One example of labor’s new challenges appeared in the Wall Street Journal in 2004. The article, “Companies Sue Union Retirees to Cut Promised Health Benefits,” presents grim stories of retirees who are being hounded and sued by former employers seeking to strip down their benefits. ASARCO is one of the companies featured in the article. In 2003 the company informed retirees that it was raising their health care premiums. Retirees in Arizona were summoned to court. The company suit cited a “duration clause,” which they claimed gave ASARCO the right “to amend or terminate the Plans at any time for any reason. even after you retire.” Chuck Yarter, retired Arizona ASARCO miner, was given a letter stating, “As you know the past several years have been very difficult for the copper industry. The continuing low copper prices and escalating medical costs force us to make these changes” (WSJ, 11/10/04). Essentially, ASARCO was arguing that the “duration clause” allowed it to change the rules for its retirees once a labor contract had expired.
The Steelworkers USW), ASARCO’s key union, along with the International Brotherhood of Electrical Workers (IBEW) and the International Chemical Workers, challenged the action taken by the company. The unions pointed to the lucrative pay sustained by top management in contrast to the financial threat posed to retirees; and they argued that “unforeseen circumstances do not justify a breach of contractual obligations to persons on fixed income who can ill afford to pay the costs the company has shifted upon them” (WSJ, 11/10/04).
A rally in Tucson launched the Solidarity Council for Justice, a coalition that included all the unions with workers at ASARCO: the Carpenters, Electricians, Machinists, Operating Engineers, Plumbers and Steamfitters, Boilermakers and Teamsters. The coalition took the company on over this breach of contract and breach of trust. A worker from Hayden spoke at the rally:
"This company trashes retired workers, working workers, the people who sell them service and parts, the environment and the people who live anywhere near their plants. We’re not going to take this lying down and this isn’t the last time you’re going to see us!” (retrieved from USWA website, 6/24/05)

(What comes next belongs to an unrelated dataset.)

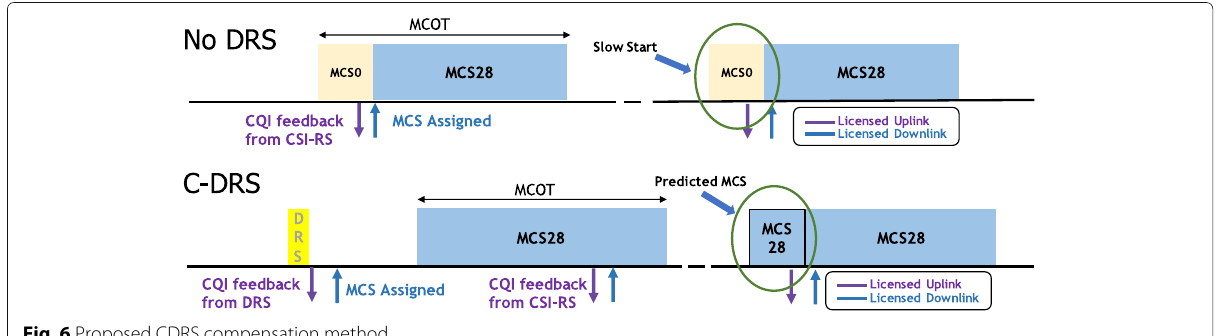
Fig. 6 Proposed CDRS compensation method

The workers were joined by Arizona State Senator Peter Rios. Robert Manriquez, USWA Local 5252 President at ASARCO's Ray mining and smelting complex said:
"This company has the legal, moral and ethical responsibility to honor its contracts. We are not part of the the Third World and we are not second-class citizens."
Manriquez added:
"Younger workers know that if we stand by and let the company run over retirees – some who are our parents and relatives – they’ll come right after us next. It’s that simple. It’s basic. We’re all in this together."

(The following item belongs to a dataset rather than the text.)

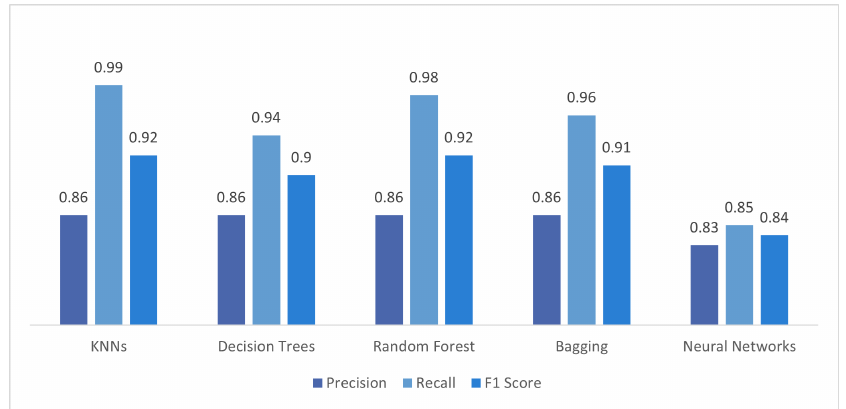
Figure 10. Comparison of ML metrics.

Eventually, over a dramatic period that included ASARCO’s path-breaking bankruptcy, retiree benefits were reinstated.
The threat of benefit-erosion posed by ASARCO was part of a complex array of issues and challenges that have faced the USW and partner unions. Through this period, the unions had to figure out how to deal with a company that was shape-shifting in front of them, and around them. In 1999 ASARCO was “bought” by its offspring, Grupo Mexico; in 2002 it shifted ownership of one of its prize assets – Southern Peru Copper —across the border to Mexico and in the same year it negotiated challenges from the Department of Justice regarding the realignment of its finances (for more information, see our bankruptcy section). Throughout this complex and less than transparent process, organized labor – specifically the USW – was realigning its political stance to better challenge ASARCO’s athletic company-complex.
Sources:
“Background on Asarco Ray Mines and Its Current Labor Negotiations,” Asarco Fact Sheet, August 11, 2005. Bargaining Committee (USW, Machinists, Electrical Workers, Pipefitters, Boilermakers, Millwrights)
Schultz, Ellen, “Companies Sue Union Retirees to Cut Promised Health Benefits,” Wall Street Journal, pg A1, November 10, 2004.